Maybe we are jaded defense hacks, but four months does seem like rather a long time. But the First Circuit reasoned that the longer period of delay, starting from the filing of the motion to dismiss, was relevant. The motion put the plaintiff on notice of potential deficiencies, and "nothing prevented [the plaintiff] from moving for leave to plead any new information once he became aware of it." Accordingly, the First Circuit concluded that the plaintiff "did not meet his burden of providing a valid reason for his delay and that the district court did not abuse its discretion in denying his motion for leave to amend." There is a valuable practice pointer in the Hagerty case. When fashioning an argument of undue delay, you might be able to lengthen that delay by looking earlier in the timeline.

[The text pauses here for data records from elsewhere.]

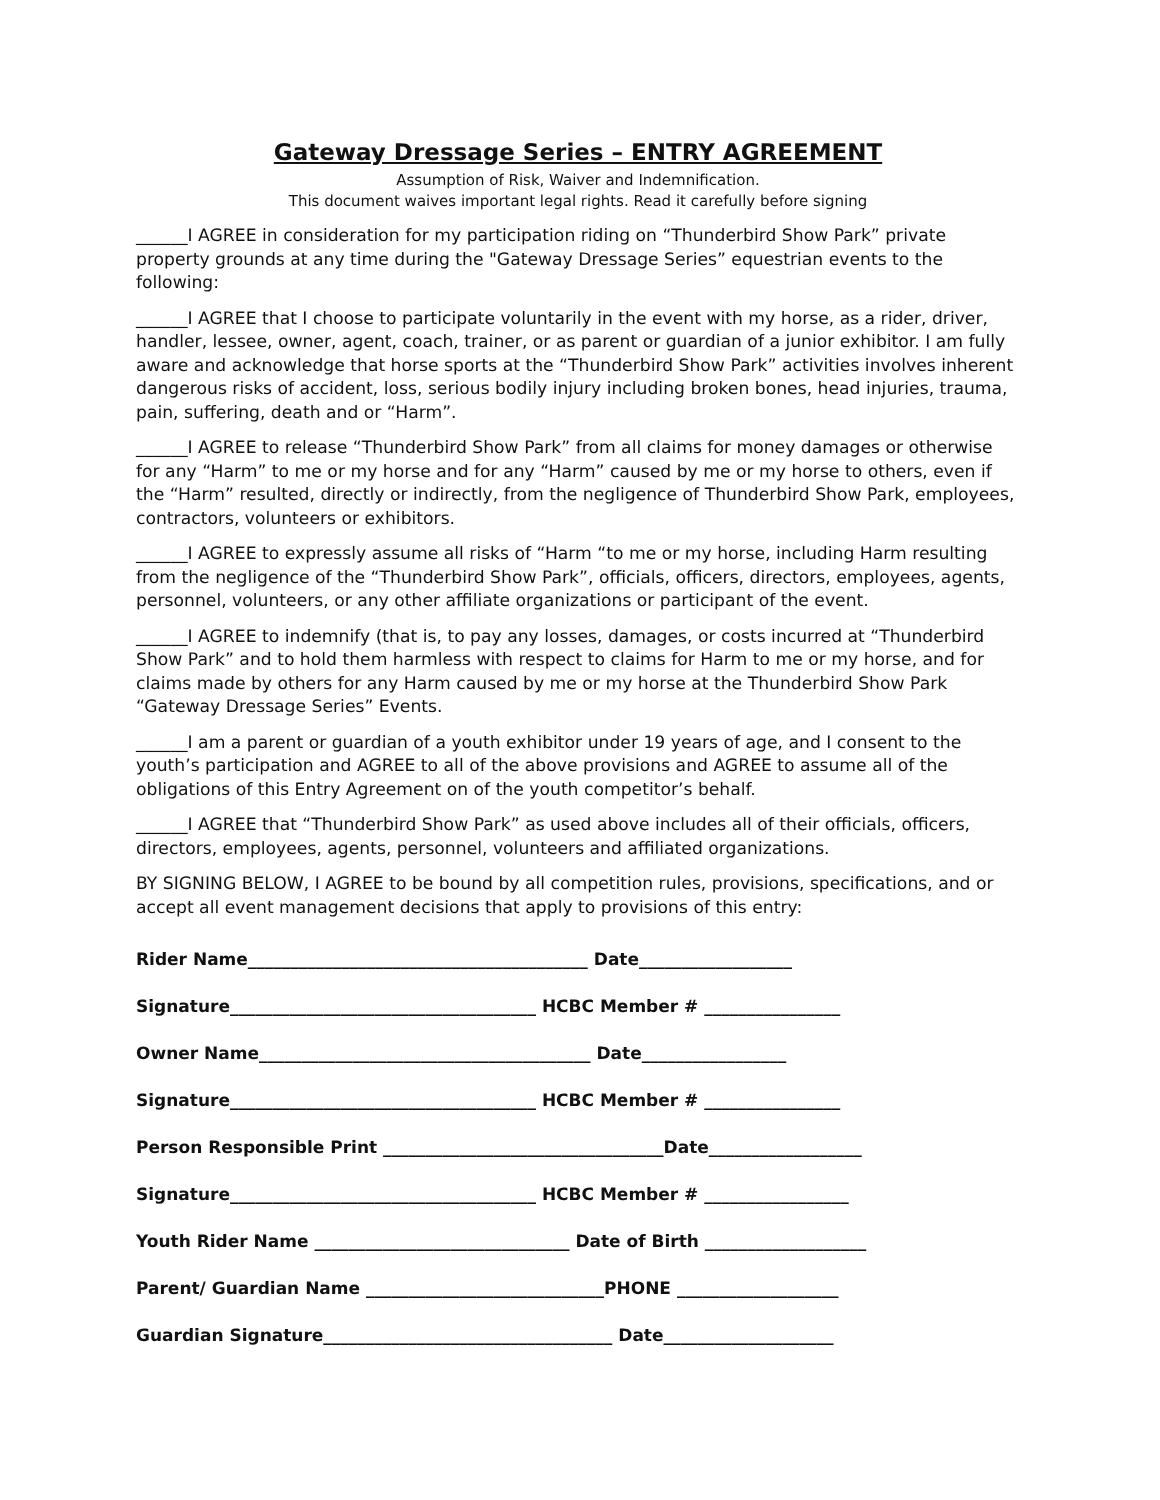Gateway Dressage Series – ENTRY AGREEMENT
Assumption of Risk, Waiver and Indemnification.
This document waives important legal rights. Read it carefully before signing
______I AGREE in consideration for my participation riding on “Thunderbird Show Park” private property grounds at any time during the "Gateway Dressage Series” equestrian events to the following:
______I AGREE that I choose to participate voluntarily in the event with my horse, as a rider, driver, handler, lessee, owner, agent, coach, trainer, or as parent or guardian of a junior exhibitor. I am fully aware and acknowledge that horse sports at the “Thunderbird Show Park” activities involves inherent dangerous risks of accident, loss, serious bodily injury including broken bones, head injuries, trauma, pain, suffering, death and or “Harm”.
______I AGREE to release “Thunderbird Show Park” from all claims for money damages or otherwise for any “Harm” to me or my horse and for any “Harm” caused by me or my horse to others, even if the “Harm” resulted, directly or indirectly, from the negligence of Thunderbird Show Park, employees, contractors, volunteers or exhibitors.
______I AGREE to expressly assume all risks of “Harm “to me or my horse, including Harm resulting from the negligence of the “Thunderbird Show Park”, officials, officers, directors, employees, agents, personnel, volunteers, or any other affiliate organizations or participant of the event.
______I AGREE to indemnify (that is, to pay any losses, damages, or costs incurred at “Thunderbird Show Park” and to hold them harmless with respect to claims for Harm to me or my horse, and for claims made by others for any Harm caused by me or my horse at the Thunderbird Show Park “Gateway Dressage Series” Events.
______I am a parent or guardian of a youth exhibitor under 19 years of age, and I consent to the youth’s participation and AGREE to all of the above provisions and AGREE to assume all of the obligations of this Entry Agreement on of the youth competitor’s behalf.
______I AGREE that “Thunderbird Show Park” as used above includes all of their officials, officers, directors, employees, agents, personnel, volunteers and affiliated organizations.
BY SIGNING BELOW, I AGREE to be bound by all competition rules, provisions, specifications, and or accept all event management decisions that apply to provisions of this entry:
Rider Name________________________________________ Date__________________
Signature____________________________________ HCBC Member # ________________
Owner Name_______________________________________ Date_________________
Signature____________________________________ HCBC Member # ________________
Person Responsible Print _________________________________Date__________________
Signature____________________________________ HCBC Member # _________________
Youth Rider Name ______________________________ Date of Birth ___________________
Parent/ Guardian Name ____________________________PHONE ___________________
Guardian Signature__________________________________ Date____________________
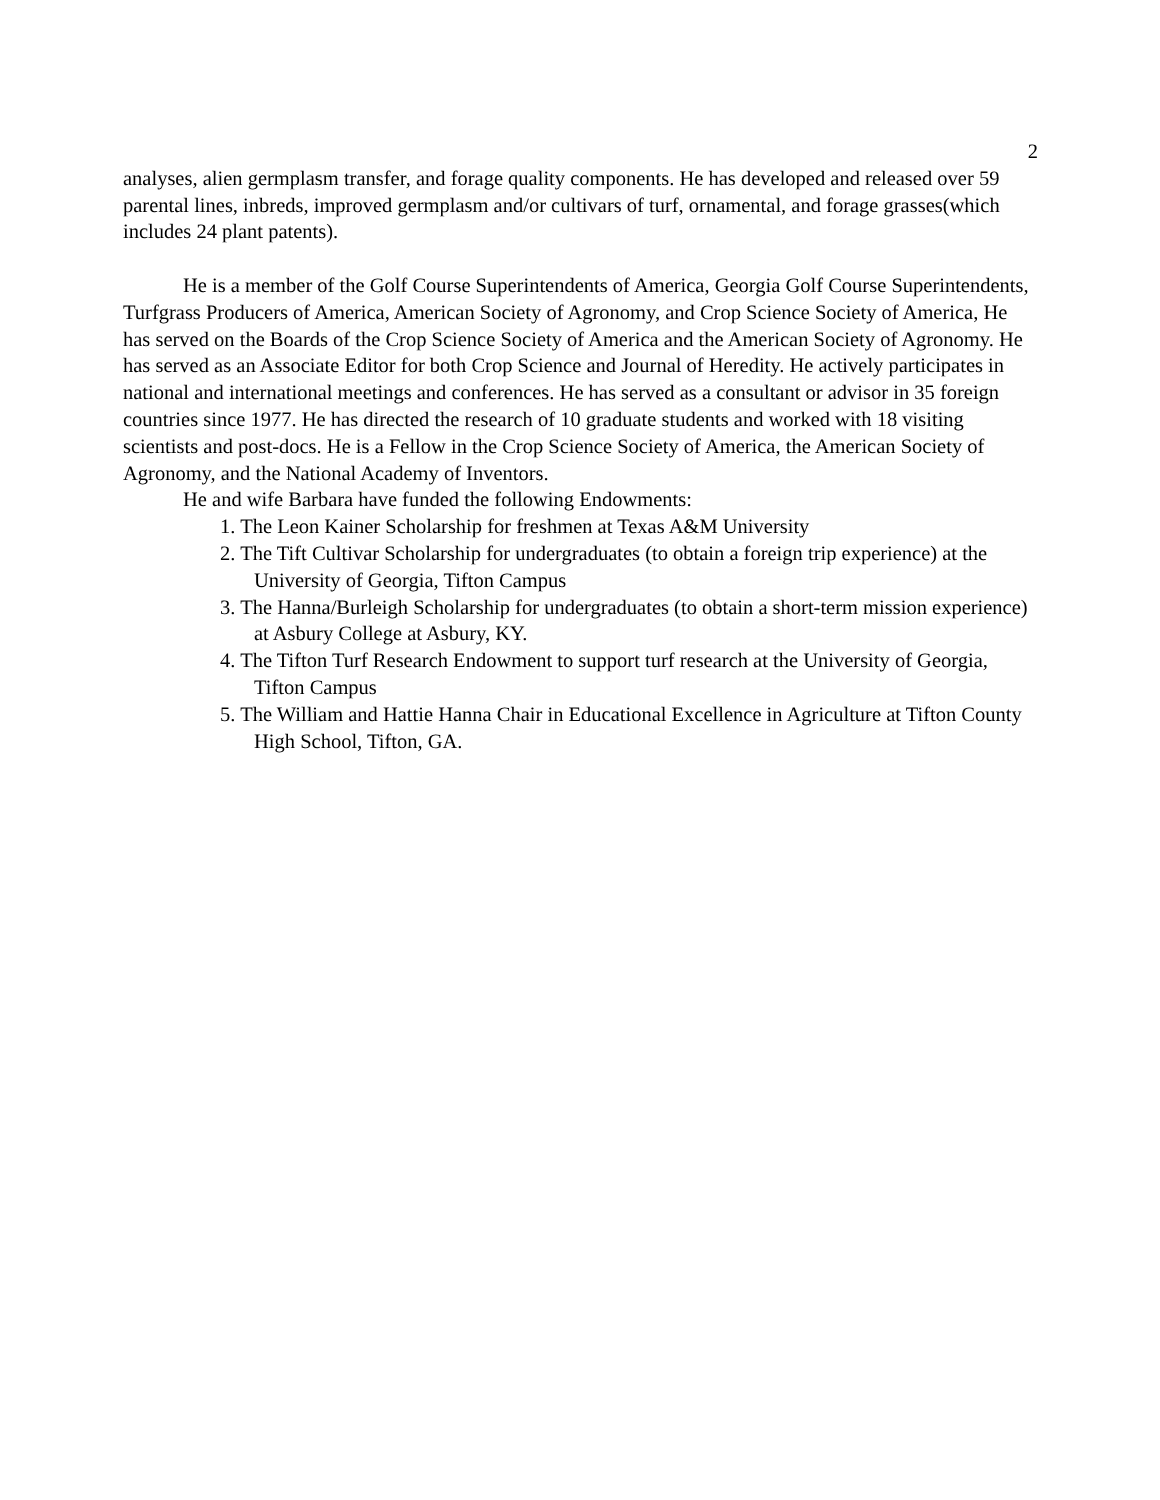2
analyses, alien germplasm transfer, and forage quality components. He has developed and released over 59 parental lines, inbreds, improved germplasm and/or cultivars of turf, ornamental, and forage grasses(which includes 24 plant patents).
He is a member of the Golf Course Superintendents of America, Georgia Golf Course Superintendents, Turfgrass Producers of America, American Society of Agronomy, and Crop Science Society of America, He has served on the Boards of the Crop Science Society of America and the American Society of Agronomy. He has served as an Associate Editor for both Crop Science and Journal of Heredity. He actively participates in national and international meetings and conferences. He has served as a consultant or advisor in 35 foreign countries since 1977. He has directed the research of 10 graduate students and worked with 18 visiting scientists and post-docs. He is a Fellow in the Crop Science Society of America, the American Society of Agronomy, and the National Academy of Inventors.
He and wife Barbara have funded the following Endowments:
1. The Leon Kainer Scholarship for freshmen at Texas A&M University
2. The Tift Cultivar Scholarship for undergraduates (to obtain a foreign trip experience) at the University of Georgia, Tifton Campus
3. The Hanna/Burleigh Scholarship for undergraduates (to obtain a short-term mission experience) at Asbury College at Asbury, KY.
4. The Tifton Turf Research Endowment to support turf research at the University of Georgia, Tifton Campus
5. The William and Hattie Hanna Chair in Educational Excellence in Agriculture at Tifton County High School, Tifton, GA.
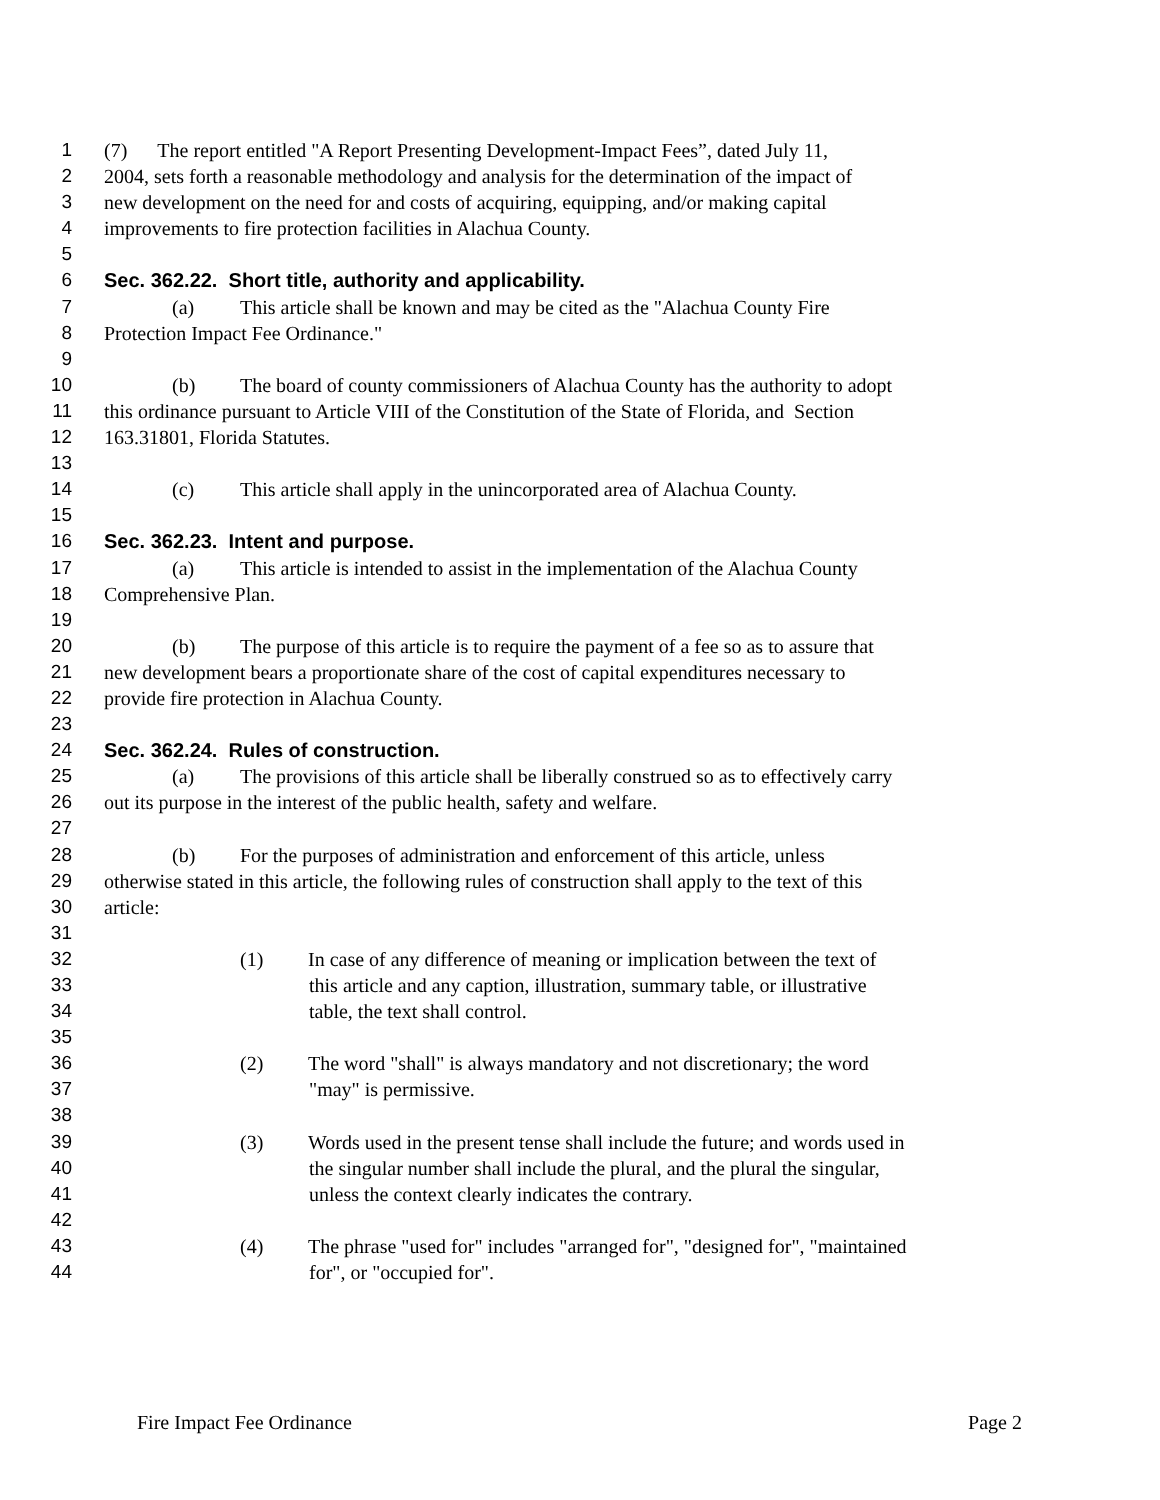1 (7) The report entitled "A Report Presenting Development-Impact Fees”, dated July 11,
2 2004, sets forth a reasonable methodology and analysis for the determination of the impact of
3 new development on the need for and costs of acquiring, equipping, and/or making capital
4 improvements to fire protection facilities in Alachua County.
5
6 Sec. 362.22. Short title, authority and applicability.
7 (a) This article shall be known and may be cited as the "Alachua County Fire
8 Protection Impact Fee Ordinance."
9
10 (b) The board of county commissioners of Alachua County has the authority to adopt
11 this ordinance pursuant to Article VIII of the Constitution of the State of Florida, and Section
12 163.31801, Florida Statutes.
13
14 (c) This article shall apply in the unincorporated area of Alachua County.
15
16 Sec. 362.23. Intent and purpose.
17 (a) This article is intended to assist in the implementation of the Alachua County
18 Comprehensive Plan.
19
20 (b) The purpose of this article is to require the payment of a fee so as to assure that
21 new development bears a proportionate share of the cost of capital expenditures necessary to
22 provide fire protection in Alachua County.
23
24 Sec. 362.24. Rules of construction.
25 (a) The provisions of this article shall be liberally construed so as to effectively carry
26 out its purpose in the interest of the public health, safety and welfare.
27
28 (b) For the purposes of administration and enforcement of this article, unless
29 otherwise stated in this article, the following rules of construction shall apply to the text of this
30 article:
31
32 (1) In case of any difference of meaning or implication between the text of
33 this article and any caption, illustration, summary table, or illustrative
34 table, the text shall control.
35
36 (2) The word "shall" is always mandatory and not discretionary; the word
37 "may" is permissive.
38
39 (3) Words used in the present tense shall include the future; and words used in
40 the singular number shall include the plural, and the plural the singular,
41 unless the context clearly indicates the contrary.
42
43 (4) The phrase "used for" includes "arranged for", "designed for", "maintained
44 for", or "occupied for".
Fire Impact Fee Ordinance Page 2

Moreover, the Hagerty opinion offers a more fundamental way out from pernicious False Claims Act cases. Plaintiffs should be required to allege actual falsehoods. They should be required to allege them with specificity. That specificity must include not only the who, what, where, and when, but also the how – the causative link between the alleged falsehoods and the government payments. Many False Claims Act cases will have real trouble meeting this standard. Those cases are not only meritless, they are fantasies.

This article is presented for informational purposes only and is not intended to constitute legal advice.